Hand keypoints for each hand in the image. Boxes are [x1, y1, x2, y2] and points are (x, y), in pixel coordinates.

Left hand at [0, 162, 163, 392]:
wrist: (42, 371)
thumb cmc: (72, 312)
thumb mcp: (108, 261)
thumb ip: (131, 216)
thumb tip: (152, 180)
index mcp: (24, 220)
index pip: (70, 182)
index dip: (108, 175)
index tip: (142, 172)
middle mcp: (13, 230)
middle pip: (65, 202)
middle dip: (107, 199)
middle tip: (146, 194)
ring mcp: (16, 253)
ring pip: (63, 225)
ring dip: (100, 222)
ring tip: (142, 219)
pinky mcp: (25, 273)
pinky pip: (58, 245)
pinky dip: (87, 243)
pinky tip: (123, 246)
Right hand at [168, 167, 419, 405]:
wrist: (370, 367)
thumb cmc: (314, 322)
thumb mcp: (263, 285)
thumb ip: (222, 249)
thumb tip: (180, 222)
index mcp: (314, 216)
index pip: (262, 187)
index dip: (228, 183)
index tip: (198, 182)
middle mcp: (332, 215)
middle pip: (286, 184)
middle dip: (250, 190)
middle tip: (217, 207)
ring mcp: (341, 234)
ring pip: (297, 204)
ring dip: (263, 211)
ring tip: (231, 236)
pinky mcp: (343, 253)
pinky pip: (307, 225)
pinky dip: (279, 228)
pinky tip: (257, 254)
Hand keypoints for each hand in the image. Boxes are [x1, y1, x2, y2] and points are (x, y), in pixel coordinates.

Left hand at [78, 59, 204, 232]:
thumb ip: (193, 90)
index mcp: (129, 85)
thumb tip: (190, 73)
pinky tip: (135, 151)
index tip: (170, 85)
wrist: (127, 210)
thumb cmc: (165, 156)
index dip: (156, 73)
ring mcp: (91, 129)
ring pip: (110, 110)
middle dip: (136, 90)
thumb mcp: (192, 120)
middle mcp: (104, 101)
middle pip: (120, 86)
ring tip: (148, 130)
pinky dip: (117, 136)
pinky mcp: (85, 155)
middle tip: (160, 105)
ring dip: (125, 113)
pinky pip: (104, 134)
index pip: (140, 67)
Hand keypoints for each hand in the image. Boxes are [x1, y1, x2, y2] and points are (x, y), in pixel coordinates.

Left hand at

---

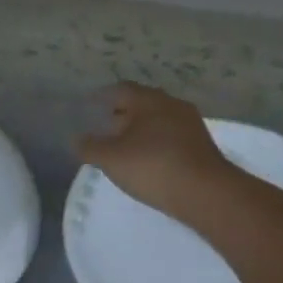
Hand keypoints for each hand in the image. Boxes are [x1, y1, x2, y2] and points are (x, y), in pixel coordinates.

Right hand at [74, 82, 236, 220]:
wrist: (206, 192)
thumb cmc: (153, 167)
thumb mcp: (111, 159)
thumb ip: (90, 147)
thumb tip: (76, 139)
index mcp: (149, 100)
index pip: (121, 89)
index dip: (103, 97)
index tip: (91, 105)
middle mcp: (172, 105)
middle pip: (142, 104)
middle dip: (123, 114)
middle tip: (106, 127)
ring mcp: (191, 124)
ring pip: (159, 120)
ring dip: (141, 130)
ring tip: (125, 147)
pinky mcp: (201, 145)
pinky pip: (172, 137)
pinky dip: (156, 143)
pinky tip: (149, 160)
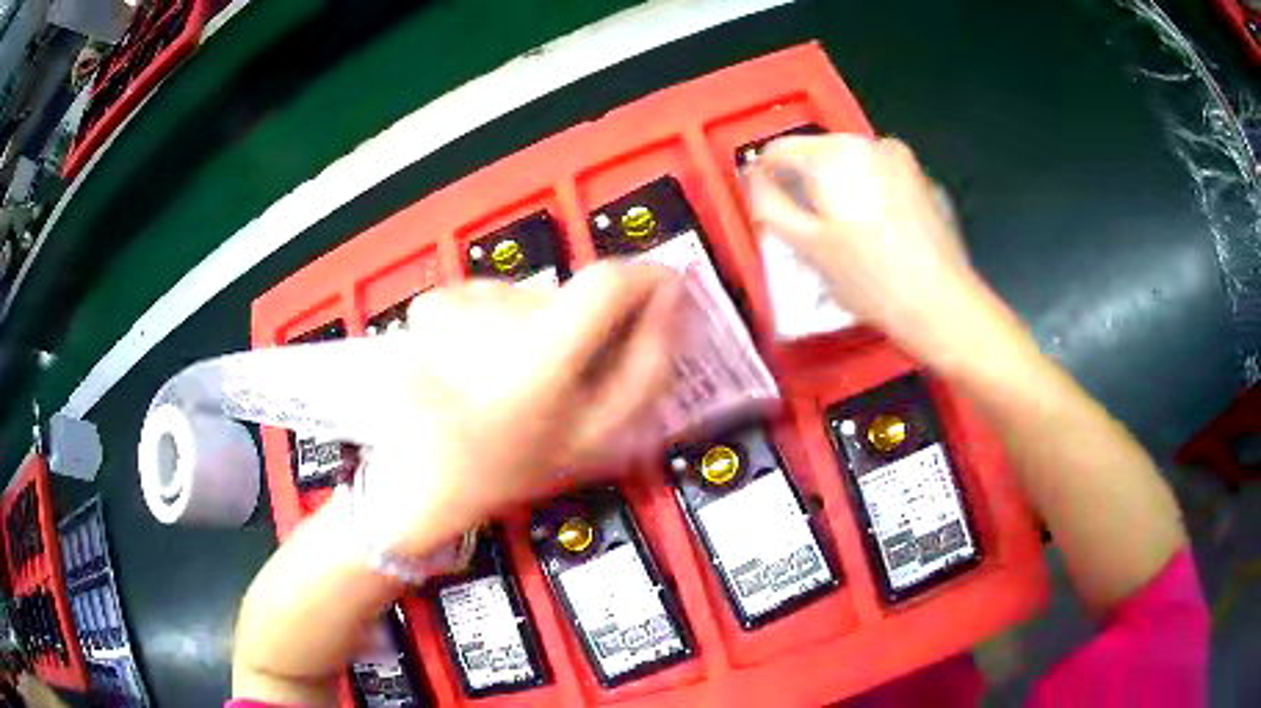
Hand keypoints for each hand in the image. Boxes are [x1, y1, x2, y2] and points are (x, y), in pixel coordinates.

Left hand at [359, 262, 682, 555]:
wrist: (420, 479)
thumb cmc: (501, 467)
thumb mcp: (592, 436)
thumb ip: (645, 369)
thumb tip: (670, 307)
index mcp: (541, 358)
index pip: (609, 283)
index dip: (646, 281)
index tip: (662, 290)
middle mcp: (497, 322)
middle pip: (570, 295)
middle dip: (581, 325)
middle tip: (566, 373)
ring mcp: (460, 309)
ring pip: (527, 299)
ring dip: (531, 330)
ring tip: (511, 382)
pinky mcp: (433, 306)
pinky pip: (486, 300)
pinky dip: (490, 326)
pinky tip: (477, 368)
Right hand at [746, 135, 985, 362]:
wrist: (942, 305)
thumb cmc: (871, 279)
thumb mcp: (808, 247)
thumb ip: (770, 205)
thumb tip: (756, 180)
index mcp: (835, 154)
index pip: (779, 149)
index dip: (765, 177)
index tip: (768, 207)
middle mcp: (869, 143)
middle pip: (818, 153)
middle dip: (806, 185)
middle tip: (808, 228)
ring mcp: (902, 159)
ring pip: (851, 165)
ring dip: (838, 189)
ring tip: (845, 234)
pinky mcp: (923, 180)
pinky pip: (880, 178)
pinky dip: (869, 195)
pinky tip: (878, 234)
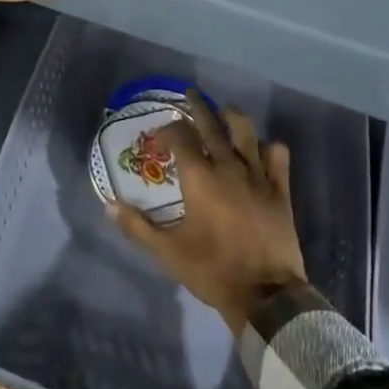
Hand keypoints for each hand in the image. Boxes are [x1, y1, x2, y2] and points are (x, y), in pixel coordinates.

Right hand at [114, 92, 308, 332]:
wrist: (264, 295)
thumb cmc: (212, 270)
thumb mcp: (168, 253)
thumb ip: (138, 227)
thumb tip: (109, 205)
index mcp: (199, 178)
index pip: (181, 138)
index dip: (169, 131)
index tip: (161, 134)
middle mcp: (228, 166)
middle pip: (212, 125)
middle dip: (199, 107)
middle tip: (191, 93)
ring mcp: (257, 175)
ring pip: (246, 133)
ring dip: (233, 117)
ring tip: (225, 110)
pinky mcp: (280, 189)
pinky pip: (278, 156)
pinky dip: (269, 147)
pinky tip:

---

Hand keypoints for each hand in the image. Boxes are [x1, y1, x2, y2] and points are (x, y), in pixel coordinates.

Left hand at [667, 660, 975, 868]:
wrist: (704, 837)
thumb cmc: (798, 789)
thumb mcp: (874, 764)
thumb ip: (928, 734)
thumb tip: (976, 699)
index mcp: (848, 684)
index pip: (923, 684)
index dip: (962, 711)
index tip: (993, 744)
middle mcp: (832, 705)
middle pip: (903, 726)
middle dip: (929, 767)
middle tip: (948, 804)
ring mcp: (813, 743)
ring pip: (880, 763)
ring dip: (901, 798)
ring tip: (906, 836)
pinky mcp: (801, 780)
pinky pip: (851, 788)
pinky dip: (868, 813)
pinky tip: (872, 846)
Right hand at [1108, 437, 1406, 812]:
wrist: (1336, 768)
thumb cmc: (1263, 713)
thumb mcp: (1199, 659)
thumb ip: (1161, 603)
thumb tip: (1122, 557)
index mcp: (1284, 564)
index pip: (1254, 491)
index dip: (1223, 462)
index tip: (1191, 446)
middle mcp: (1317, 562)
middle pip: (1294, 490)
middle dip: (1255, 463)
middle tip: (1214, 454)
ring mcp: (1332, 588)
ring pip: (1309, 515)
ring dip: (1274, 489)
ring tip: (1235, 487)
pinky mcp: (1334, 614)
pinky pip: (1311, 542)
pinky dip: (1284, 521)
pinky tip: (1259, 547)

= ABOUT THIS TASK =
Return the lines containing "Left", taking each one from the listing.

= TASK OUTPUT =
Left hand at [0, 162, 163, 392]:
Left hand at [78, 59, 204, 232]:
Left hand at
Left hand at [359, 262, 682, 555]:
Left hand at [667, 660, 975, 868]:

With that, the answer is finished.